先にアゴ、いや(以下略)が降りてきたので、ちょっとスパッツ脱げや、薬塗ったるわ、と馬薬をたっぷりと塗ってやる。使わへんのやったらストック貸してや、オレも膝がやばなったら使うねん、とアゴ(以下略)の頼みを断る。
だいぶ楽になったけど下りでピキッてなんねん。小走りで付いてくるアゴ(以下アゴ)をペースを上げて引き離す。
ちょっ待てよ一緒に行こうぜ、寂しいやんけ、なんて言うアゴを尻目に、十時間切りが目標やから、って切り捨てたのは、うまか棒なハーレムを荒らされたくなかったって思いがなかったとは確かに云えなくもなかった。

16:15
横尾到着。
近くに姉が住んでるんすよ、ホットケーキ食いに行きませんか?とマイシンからの誘いも、十時間切りが目標やから、って断る。十時間切り?10時間台違うん?ムリムリ、ってチナッチーに言われるまでもなく厳しい時間になっていたのは確かだった。それでも十時間にこだわったのは、諦めたらそこで試合終了だからだった。
クルミちゃんエイドをとばしてまで、横尾をショートカットする。
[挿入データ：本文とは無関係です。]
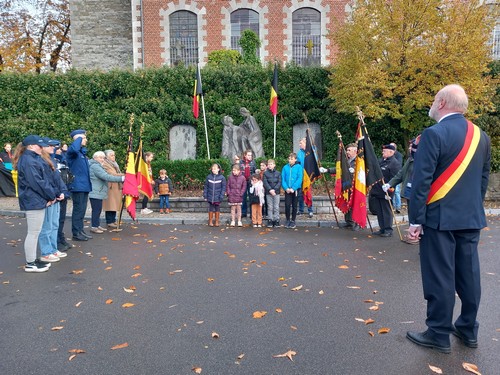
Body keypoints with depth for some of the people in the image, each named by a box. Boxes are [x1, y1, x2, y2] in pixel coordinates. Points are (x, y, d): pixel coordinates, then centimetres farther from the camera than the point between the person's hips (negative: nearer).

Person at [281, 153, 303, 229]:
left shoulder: (299, 167, -5)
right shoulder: (285, 167, 1)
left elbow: (300, 179, -10)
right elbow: (283, 179, 1)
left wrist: (293, 188, -16)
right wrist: (286, 188, -12)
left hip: (295, 189, -1)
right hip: (287, 190, 1)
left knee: (294, 206, 8)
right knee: (287, 205, -3)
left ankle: (293, 221, 19)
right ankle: (288, 220, 13)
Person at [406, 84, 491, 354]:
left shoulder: (434, 134, -14)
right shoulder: (481, 136, 9)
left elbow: (421, 181, -17)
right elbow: (483, 179, 14)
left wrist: (415, 219, -12)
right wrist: (473, 208, 22)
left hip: (440, 217, -7)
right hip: (472, 217, 7)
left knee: (439, 276, 2)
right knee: (468, 272, 14)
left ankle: (439, 335, 13)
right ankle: (468, 329, 28)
と、前方に見たことが有るような集団を見つけた。東縦走路で置いていかれて以来、一度も姿を見かけなかったミーやんグループだった。下へ下へと下りて行ったら板宿に出てしまったとかで、こんなに遅れていたのだった。
そんな感じでいつの間にやら、ミーやん、チハル、コウ、ナナエちゃん、東京のランナー、マイシン、チナッチー、サヤカ、メグ、タムにボクと随分と大所帯となっていた。そして先行組に合流した安心感からか更にペースは落ち、10時間以内なんてとんでもない話であって、日没前に到着する、となんともヌルイ目標へと変更したのであった。

16:43
馬ノ背通過。
ウツミさんの横にケイさんがいた。
掬星台から半縦してきたのだと云う。どうりで掬星台で見かけなかったわけだ。まったく山に興味のなかったケイさんまで登らせるとは、キャノンボールの魔力、恐ろしや。

18:16
須磨浦公園前
みんな一緒に、と小学生のりでゴール。結局なんだかんだで10時間40分もかかってのゴールだった。そしてそこには膝の痛み故置き去りにしてきたはずのヨシズの姿があった。何処を彷徨っとったん、なんて言われるがもちろん道迷いなどない。あの辺りでのんびりとキャッキャキャッキャしている間にあのルートで抜かれたのであろうなどと容易に想像できた。悔しくはあるが、キャノンボールはお祭りなので、楽しければそれで良し、って思いの方が大きい。
足を痛め尽くしたヨシズにまで抜かれるのんびりペースだとさすがに足が残っている。ホンマのゴールは菊水山でしたって言われても引き返せるくらいには余力があった。翌日、筋肉痛にすらならなかったってのもこれまでで初めてってくらいにのんびりとした山行だった。かといってこれを独りでなら余裕で10時間を切れたかっていうとまた別の話であって、ここまでやってこれたのもサヤカのオシリに勇気をもらっていたからだった。
だからってわけでもないが、次回のリバースはサガルマータ?チョモランマ?エベレスト?よりも高い山(累積標高8,900mくらいで)へ登る部門を追加して欲しいんだ。

20:00
打上げ
ちくびマンのツッコミ待ちの冗長な乾杯の音頭に誰もつっこまないそんな優しさからスタートした打上げ。
ここ丸一日に渡って行動食といえばジェル系の甘いもの。補給するにもアミノ酸系の甘いもの。と散々それらを食い散らかして辟易していたので、フライドポテトに唐揚げに各種のパスタと、塩味なだけで涙が出そうなくらいに旨い。
そしてようやくホンマモンのビールが飲み放題ときたからには止まらない。生中8杯にカクテル2杯を重ね、24時間耐久キャノンボーラー達と合流し、味香苑にてこれは餃子ちゃうやろって餃子や羊串を楽しんだのであった。